MATERIAL PROVIDED
::::::

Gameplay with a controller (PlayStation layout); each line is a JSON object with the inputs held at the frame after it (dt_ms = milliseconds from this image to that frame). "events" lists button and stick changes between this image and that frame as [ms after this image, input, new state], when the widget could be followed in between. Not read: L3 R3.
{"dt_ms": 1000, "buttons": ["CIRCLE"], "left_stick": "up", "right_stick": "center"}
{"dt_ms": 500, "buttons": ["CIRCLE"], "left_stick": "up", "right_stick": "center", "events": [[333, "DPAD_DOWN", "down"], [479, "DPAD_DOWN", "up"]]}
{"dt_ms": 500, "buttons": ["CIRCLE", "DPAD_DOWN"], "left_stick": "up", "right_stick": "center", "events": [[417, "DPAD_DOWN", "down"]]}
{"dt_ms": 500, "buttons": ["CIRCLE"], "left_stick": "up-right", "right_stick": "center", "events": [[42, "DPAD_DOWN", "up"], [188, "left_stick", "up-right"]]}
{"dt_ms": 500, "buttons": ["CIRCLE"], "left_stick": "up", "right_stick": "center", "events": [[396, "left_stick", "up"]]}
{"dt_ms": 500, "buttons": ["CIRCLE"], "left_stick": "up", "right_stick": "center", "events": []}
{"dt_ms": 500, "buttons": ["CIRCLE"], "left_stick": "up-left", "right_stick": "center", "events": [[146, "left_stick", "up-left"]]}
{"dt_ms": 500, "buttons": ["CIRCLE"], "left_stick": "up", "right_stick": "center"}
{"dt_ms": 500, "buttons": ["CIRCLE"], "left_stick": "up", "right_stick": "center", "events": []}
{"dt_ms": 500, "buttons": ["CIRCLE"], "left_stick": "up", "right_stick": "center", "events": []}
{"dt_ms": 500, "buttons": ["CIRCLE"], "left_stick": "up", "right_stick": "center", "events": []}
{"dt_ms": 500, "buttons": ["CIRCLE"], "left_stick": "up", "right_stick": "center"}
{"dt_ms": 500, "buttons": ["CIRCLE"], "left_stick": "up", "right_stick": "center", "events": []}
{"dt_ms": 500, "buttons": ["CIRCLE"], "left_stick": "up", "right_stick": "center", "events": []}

::::::

EXERCISE DETAILS
Exactly as written, copy out all the entries above.

ANSWER SPACE
Gameplay with a controller (PlayStation layout); each line is a JSON object with the inputs held at the frame after it (dt_ms = milliseconds from this image to that frame). "events" lists button and stick changes between this image and that frame as [ms after this image, input, new state], when the widget could be followed in between. Not read: L3 R3.
{"dt_ms": 1000, "buttons": ["CIRCLE"], "left_stick": "up", "right_stick": "center"}
{"dt_ms": 500, "buttons": ["CIRCLE"], "left_stick": "up", "right_stick": "center", "events": [[333, "DPAD_DOWN", "down"], [479, "DPAD_DOWN", "up"]]}
{"dt_ms": 500, "buttons": ["CIRCLE", "DPAD_DOWN"], "left_stick": "up", "right_stick": "center", "events": [[417, "DPAD_DOWN", "down"]]}
{"dt_ms": 500, "buttons": ["CIRCLE"], "left_stick": "up-right", "right_stick": "center", "events": [[42, "DPAD_DOWN", "up"], [188, "left_stick", "up-right"]]}
{"dt_ms": 500, "buttons": ["CIRCLE"], "left_stick": "up", "right_stick": "center", "events": [[396, "left_stick", "up"]]}
{"dt_ms": 500, "buttons": ["CIRCLE"], "left_stick": "up", "right_stick": "center", "events": []}
{"dt_ms": 500, "buttons": ["CIRCLE"], "left_stick": "up-left", "right_stick": "center", "events": [[146, "left_stick", "up-left"]]}
{"dt_ms": 500, "buttons": ["CIRCLE"], "left_stick": "up", "right_stick": "center"}
{"dt_ms": 500, "buttons": ["CIRCLE"], "left_stick": "up", "right_stick": "center", "events": []}
{"dt_ms": 500, "buttons": ["CIRCLE"], "left_stick": "up", "right_stick": "center", "events": []}
{"dt_ms": 500, "buttons": ["CIRCLE"], "left_stick": "up", "right_stick": "center", "events": []}
{"dt_ms": 500, "buttons": ["CIRCLE"], "left_stick": "up", "right_stick": "center"}
{"dt_ms": 500, "buttons": ["CIRCLE"], "left_stick": "up", "right_stick": "center", "events": []}
{"dt_ms": 500, "buttons": ["CIRCLE"], "left_stick": "up", "right_stick": "center", "events": []}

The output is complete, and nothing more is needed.